--- WORK REQUIRED ---
Which lines of the data below contain "Find"? Please show them all.

*** Block opens ***

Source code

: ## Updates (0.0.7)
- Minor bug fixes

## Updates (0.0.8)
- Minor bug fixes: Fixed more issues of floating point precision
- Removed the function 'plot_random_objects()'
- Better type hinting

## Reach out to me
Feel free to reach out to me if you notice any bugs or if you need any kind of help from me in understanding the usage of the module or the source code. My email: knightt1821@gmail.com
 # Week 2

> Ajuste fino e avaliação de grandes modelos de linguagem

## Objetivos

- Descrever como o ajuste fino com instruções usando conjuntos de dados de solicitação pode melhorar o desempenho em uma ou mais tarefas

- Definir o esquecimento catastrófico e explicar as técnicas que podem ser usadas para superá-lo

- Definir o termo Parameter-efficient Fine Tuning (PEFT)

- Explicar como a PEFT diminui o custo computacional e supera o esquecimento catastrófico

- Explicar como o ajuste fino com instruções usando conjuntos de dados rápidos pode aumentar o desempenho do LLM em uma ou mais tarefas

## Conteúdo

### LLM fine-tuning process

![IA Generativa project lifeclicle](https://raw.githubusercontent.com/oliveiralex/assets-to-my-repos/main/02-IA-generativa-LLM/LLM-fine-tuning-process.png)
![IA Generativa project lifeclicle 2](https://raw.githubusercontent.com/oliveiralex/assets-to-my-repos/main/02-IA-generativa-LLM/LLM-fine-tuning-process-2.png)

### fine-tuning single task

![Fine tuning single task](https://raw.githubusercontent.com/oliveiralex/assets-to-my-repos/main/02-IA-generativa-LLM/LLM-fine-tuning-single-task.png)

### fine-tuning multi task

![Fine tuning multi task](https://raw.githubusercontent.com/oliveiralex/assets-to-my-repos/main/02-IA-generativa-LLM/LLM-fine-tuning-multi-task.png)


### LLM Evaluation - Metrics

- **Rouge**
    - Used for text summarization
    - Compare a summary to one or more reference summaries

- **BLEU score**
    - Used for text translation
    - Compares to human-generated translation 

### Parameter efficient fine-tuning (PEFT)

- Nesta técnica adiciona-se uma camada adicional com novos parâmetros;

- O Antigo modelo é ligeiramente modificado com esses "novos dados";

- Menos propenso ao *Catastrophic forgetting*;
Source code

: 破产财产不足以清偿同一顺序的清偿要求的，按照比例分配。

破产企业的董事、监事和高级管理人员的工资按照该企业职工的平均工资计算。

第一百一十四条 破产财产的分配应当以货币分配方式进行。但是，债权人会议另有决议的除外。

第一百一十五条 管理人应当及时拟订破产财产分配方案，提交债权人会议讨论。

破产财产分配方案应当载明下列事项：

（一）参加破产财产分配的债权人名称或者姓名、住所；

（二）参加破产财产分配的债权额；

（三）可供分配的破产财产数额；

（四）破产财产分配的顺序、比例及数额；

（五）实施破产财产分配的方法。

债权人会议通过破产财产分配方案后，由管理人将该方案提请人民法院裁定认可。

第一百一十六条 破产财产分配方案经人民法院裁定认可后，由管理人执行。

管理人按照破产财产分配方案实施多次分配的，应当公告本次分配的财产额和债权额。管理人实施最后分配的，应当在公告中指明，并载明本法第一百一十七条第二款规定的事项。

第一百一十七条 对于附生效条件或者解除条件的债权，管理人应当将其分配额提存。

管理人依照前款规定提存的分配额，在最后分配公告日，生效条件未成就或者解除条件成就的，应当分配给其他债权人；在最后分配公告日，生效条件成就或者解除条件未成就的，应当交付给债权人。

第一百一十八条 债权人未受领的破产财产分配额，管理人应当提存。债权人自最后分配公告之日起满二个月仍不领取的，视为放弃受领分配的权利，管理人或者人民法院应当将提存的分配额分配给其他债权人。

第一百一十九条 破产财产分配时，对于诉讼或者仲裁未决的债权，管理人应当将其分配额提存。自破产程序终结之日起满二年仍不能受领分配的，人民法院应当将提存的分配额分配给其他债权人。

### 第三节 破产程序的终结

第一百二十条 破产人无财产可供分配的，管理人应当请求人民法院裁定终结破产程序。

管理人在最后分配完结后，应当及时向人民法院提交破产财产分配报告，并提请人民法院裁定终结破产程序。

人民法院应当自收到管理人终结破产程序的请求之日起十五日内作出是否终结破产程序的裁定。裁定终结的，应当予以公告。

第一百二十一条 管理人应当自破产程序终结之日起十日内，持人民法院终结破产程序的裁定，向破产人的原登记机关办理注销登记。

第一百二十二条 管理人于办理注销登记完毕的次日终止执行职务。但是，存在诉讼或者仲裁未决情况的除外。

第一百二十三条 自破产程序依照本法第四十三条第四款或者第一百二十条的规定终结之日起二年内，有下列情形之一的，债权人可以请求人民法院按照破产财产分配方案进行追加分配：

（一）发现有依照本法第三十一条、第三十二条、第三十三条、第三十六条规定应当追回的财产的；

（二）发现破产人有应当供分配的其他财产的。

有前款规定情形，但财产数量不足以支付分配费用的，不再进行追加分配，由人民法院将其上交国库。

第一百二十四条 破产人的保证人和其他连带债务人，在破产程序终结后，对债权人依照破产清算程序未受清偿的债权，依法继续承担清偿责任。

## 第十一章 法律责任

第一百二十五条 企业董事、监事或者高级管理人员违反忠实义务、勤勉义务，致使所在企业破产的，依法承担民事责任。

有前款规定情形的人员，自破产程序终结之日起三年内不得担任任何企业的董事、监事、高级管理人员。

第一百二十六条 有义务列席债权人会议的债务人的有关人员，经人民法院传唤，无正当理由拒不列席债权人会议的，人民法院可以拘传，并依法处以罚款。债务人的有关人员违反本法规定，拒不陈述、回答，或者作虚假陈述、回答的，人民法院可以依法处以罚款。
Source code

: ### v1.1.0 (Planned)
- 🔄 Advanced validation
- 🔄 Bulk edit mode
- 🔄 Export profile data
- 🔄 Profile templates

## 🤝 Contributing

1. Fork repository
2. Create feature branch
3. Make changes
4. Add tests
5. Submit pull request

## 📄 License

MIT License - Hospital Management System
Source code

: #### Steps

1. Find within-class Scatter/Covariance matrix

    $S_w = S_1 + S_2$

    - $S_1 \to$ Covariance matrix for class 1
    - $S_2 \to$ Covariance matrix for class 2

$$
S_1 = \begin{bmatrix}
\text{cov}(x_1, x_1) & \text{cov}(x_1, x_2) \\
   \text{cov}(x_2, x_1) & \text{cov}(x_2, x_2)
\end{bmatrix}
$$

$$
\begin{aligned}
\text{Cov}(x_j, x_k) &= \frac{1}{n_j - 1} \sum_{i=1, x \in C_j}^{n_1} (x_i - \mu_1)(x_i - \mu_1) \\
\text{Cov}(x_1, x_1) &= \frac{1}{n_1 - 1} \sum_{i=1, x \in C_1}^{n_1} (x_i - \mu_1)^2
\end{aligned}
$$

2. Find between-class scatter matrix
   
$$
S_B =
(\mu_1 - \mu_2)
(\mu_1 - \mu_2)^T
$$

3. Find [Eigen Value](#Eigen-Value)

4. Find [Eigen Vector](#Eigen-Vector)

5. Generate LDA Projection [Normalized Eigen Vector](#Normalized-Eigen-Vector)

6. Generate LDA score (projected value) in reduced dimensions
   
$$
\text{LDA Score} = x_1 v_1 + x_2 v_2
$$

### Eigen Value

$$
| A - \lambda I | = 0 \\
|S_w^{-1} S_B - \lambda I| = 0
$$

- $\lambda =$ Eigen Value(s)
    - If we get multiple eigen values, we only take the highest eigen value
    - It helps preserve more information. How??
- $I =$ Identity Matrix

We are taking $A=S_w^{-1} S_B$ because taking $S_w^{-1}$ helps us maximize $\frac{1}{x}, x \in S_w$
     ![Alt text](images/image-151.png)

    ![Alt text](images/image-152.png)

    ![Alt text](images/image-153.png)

*** Block closes ***

--- RESULT ---
1. Find within-class Scatter/Covariance matrix
2. Find between-class scatter matrix
3. Find [Eigen Value](#Eigen-Value)
4. Find [Eigen Vector](#Eigen-Vector)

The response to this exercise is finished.